From: Taylor Blau <me@ttaylorr.com>
To: Patrick Steinhardt <ps@pks.im>
Cc: git@vger.kernel.org, Elijah Newren <newren@gmail.com>,
Jeff King <peff@peff.net>, Junio C Hamano <gitster@pobox.com>
Subject: Re: [PATCH 07/17] midx-write.c: don't use `pack_perm` when assigning `bitmap_pos`
Date: Mon, 8 Dec 2025 20:59:54 -0500 [thread overview]
Message-ID: <aTeCmrLnRtYRm/ah@nand.local> (raw)
In-Reply-To: <aTcYU_yVYyXL9TXv@pks.im>
On Mon, Dec 08, 2025 at 07:26:27PM +0100, Patrick Steinhardt wrote:
> On Sat, Dec 06, 2025 at 03:31:19PM -0500, Taylor Blau wrote:
> > In midx_pack_order(), we compute for each bitampped pack the first bit
>
> s/bitampped/bitmapped/
Ugh. My "bitamp" typo strikes again, thanks for spotting!

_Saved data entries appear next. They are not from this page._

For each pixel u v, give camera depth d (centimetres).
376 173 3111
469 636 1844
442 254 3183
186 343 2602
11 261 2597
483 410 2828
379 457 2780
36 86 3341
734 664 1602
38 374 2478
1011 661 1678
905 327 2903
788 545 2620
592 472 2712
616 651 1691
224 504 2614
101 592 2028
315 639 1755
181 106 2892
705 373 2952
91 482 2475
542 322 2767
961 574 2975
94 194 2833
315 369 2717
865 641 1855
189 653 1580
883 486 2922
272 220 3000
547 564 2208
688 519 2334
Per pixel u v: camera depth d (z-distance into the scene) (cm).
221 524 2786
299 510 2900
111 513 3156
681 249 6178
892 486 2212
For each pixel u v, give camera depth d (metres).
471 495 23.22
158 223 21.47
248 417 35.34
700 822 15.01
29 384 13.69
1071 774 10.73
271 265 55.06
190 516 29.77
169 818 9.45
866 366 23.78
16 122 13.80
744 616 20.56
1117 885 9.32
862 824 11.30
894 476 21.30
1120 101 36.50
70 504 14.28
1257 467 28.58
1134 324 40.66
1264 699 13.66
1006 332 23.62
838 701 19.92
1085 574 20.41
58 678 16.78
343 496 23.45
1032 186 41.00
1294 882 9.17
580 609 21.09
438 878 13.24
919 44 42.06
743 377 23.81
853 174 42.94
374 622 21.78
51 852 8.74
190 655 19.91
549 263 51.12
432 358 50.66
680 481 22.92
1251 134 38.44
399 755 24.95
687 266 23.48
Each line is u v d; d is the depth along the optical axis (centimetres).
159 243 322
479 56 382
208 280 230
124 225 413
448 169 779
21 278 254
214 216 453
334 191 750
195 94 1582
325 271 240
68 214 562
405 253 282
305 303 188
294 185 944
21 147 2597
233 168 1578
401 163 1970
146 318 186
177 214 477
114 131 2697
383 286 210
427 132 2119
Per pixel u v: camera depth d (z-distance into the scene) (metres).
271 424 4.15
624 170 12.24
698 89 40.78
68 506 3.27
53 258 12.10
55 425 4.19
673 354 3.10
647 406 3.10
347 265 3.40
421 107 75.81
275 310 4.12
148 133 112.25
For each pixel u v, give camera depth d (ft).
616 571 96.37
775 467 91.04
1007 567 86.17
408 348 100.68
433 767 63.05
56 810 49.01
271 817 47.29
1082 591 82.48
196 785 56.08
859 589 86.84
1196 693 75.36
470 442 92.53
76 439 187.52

> > to correspond to an object in that pack, along with how many bits were
> > assigned to object(s) in that pack.
> >
> > Initially, each bitmap_nr value is set to zero, and each bitmap_pos
>
> I assume `bitmap_nr` is the number of bits, whereas `bitmap_pos` is the
> position of the first bit?
That's right!
> > However, we enumerate the bitmapped packs in order of `ctx->pack_perm`.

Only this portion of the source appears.